Quorum Visualization — when a run used quorum mode, a purple banner shows model legs, success rate, and dispatch duration. Slice spans show a 🔮 badge with leg counts. Click any quorum span to see a detail panel with complexity score, threshold, models dispatched, successful legs, dispatch duration, and reviewer cost.
Enhanced Span Attributes — clicking any span now renders a formatted attribute table (not raw JSON) with friendly labels, expandable log summaries, and structured event rendering with per-event attributes and severity coloring.
Monitor multi-step skill executions in real time. Skills like /code-review, /database-migration, and /staging-deploy emit step-level events via WebSocket. Each step shows its status (pending, running, completed, failed) with a progress indicator.
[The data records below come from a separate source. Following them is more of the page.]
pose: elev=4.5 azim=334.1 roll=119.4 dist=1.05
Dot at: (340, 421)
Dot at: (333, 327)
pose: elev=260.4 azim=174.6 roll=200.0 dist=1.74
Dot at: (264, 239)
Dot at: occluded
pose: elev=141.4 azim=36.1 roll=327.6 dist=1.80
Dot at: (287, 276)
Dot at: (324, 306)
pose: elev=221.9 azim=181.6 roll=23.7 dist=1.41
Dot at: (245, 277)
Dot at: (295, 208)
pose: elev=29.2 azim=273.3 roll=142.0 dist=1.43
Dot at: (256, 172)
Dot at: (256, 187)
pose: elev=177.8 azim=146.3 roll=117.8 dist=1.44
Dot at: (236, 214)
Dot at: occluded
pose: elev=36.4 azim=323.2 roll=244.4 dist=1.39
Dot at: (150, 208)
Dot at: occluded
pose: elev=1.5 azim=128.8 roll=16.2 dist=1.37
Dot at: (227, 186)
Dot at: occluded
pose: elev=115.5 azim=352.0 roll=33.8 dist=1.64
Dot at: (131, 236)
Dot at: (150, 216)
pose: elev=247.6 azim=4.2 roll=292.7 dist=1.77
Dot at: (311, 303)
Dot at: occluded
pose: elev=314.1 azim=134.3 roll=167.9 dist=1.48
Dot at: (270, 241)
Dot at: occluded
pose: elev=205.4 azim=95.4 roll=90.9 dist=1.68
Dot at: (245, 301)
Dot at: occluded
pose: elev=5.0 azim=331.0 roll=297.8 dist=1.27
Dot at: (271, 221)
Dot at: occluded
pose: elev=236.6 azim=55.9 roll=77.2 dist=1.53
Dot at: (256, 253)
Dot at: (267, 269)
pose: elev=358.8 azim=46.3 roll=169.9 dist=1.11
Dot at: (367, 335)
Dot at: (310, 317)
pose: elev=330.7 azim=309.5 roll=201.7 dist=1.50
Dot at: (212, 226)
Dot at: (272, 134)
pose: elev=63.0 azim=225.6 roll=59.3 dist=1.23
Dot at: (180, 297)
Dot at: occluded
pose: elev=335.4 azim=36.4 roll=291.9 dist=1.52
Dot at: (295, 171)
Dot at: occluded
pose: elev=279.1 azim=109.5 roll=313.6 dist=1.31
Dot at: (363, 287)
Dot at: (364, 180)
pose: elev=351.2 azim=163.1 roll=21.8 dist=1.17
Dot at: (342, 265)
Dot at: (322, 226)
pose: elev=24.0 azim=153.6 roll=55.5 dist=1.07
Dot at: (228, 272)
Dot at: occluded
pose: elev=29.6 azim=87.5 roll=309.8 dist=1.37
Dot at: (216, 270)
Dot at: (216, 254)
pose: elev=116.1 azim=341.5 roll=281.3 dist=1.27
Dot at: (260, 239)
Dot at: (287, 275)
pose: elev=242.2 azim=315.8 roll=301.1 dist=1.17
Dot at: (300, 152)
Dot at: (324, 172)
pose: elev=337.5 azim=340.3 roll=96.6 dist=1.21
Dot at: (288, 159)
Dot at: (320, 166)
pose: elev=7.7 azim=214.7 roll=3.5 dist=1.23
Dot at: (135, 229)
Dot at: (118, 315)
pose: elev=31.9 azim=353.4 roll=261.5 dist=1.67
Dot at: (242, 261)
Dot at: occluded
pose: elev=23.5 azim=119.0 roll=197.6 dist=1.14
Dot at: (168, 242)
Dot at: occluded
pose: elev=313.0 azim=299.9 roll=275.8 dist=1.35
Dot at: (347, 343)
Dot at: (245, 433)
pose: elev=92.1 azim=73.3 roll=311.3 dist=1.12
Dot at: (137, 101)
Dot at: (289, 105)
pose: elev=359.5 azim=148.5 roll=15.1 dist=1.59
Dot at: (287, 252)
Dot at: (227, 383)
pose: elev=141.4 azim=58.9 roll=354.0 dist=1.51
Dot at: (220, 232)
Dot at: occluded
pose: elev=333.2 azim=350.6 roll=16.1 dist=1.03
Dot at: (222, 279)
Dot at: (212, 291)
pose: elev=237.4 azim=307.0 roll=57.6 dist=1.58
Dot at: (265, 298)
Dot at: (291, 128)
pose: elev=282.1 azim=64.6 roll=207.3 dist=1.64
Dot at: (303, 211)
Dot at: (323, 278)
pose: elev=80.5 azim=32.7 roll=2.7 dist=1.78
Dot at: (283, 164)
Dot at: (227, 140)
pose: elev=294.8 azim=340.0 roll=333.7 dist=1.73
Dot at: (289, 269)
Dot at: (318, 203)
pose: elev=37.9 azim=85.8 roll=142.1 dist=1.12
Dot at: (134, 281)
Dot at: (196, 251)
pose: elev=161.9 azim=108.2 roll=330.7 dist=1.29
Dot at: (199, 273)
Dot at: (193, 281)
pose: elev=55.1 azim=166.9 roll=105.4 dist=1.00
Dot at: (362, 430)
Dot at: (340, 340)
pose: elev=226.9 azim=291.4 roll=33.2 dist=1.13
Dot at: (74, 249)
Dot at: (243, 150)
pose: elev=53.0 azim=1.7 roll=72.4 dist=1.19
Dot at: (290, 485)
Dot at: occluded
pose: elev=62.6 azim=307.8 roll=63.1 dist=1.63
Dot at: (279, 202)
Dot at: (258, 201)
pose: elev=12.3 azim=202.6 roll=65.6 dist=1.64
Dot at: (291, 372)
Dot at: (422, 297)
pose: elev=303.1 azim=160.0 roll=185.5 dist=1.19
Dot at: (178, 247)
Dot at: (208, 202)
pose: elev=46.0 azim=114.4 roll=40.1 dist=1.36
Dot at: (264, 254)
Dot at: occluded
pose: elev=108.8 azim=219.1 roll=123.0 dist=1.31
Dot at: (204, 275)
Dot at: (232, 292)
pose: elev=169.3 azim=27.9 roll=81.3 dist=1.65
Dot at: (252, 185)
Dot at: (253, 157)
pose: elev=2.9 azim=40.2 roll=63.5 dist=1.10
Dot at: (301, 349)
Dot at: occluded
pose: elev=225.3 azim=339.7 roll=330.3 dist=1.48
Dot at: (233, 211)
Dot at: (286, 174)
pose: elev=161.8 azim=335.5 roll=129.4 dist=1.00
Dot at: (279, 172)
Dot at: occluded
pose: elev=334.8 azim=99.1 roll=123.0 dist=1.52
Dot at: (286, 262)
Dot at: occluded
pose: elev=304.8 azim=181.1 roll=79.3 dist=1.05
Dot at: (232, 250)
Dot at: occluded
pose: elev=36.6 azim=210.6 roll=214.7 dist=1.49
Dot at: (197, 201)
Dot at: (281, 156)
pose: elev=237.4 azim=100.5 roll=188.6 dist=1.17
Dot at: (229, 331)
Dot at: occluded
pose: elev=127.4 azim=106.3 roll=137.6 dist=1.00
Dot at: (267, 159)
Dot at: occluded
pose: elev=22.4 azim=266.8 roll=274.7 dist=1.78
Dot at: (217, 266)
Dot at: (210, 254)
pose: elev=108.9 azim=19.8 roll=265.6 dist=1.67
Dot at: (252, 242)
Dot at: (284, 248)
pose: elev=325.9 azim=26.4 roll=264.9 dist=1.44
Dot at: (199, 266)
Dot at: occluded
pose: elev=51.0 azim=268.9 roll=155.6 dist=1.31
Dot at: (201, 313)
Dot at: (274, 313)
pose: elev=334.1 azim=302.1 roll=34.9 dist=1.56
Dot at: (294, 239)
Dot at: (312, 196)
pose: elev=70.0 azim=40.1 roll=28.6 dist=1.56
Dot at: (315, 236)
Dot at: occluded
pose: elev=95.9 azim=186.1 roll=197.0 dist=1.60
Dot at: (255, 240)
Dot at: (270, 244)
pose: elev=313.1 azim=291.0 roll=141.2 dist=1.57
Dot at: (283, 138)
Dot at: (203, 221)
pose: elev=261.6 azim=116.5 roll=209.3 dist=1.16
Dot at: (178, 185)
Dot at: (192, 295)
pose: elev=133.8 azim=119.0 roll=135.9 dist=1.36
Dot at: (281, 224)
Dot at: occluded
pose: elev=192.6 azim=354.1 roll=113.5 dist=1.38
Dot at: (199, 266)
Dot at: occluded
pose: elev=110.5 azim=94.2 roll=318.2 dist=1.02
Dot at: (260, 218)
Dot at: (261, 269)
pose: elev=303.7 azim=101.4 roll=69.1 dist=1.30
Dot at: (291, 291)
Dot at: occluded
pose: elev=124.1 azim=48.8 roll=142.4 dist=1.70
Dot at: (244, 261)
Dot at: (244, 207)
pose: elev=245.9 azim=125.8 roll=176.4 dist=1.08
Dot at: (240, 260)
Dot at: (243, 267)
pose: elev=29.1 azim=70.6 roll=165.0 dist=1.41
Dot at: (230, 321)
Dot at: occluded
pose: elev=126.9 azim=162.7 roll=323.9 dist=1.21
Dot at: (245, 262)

The Skill Catalog grid shows all available skills (both built-in and custom). Custom skills from .github/skills/ are tagged with a blue custom badge; built-in skills show a gray built-in badge. The catalog loads from the /api/skills endpoint.
Session replay for completed runs. Select any historical run and replay its execution timeline step by step. See exactly which slices ran, when gates passed or failed, and how costs accumulated. Useful for post-mortems, team reviews, and debugging failed executions.
Browse and manage community extensions directly from the dashboard. Each extension card shows the name, description, author, version, and what it provides (agents, instructions, prompts, MCP config). Cards include Install and Uninstall buttons — click to install or remove extensions without leaving the dashboard. Installed extensions show a green checkmark. Extensions are curated in the community catalog.
Port 3101 broadcasts real-time events — slice progress, cost updates, skill steps, trace spans. The dashboard auto-reconnects on disconnect.
Port 3100 serves the dashboard UI and exposes JSON endpoints for run history, cost data, config, traces, skills, and action execution.
Run history, cost records, and traces persist in .forge/ JSON files. Data survives server restarts and is scoped per project.
Press 1–9 to switch tabs, j/k to navigate rows, Enter to open details, Esc to close panels. Press ? to show all shortcuts.
Toggle between dark and light themes via the header button. Your preference persists in localStorage. Chart colors adapt automatically.
Dashboard adapts to tablet (1024px) and mobile (768px) breakpoints. Non-essential columns hide on smaller screens, and layouts switch from grid to stack.
Export run history as JSON or CSV from the Runs tab, or export cost data as JSON from the Cost tab. Filtered results export only matching runs.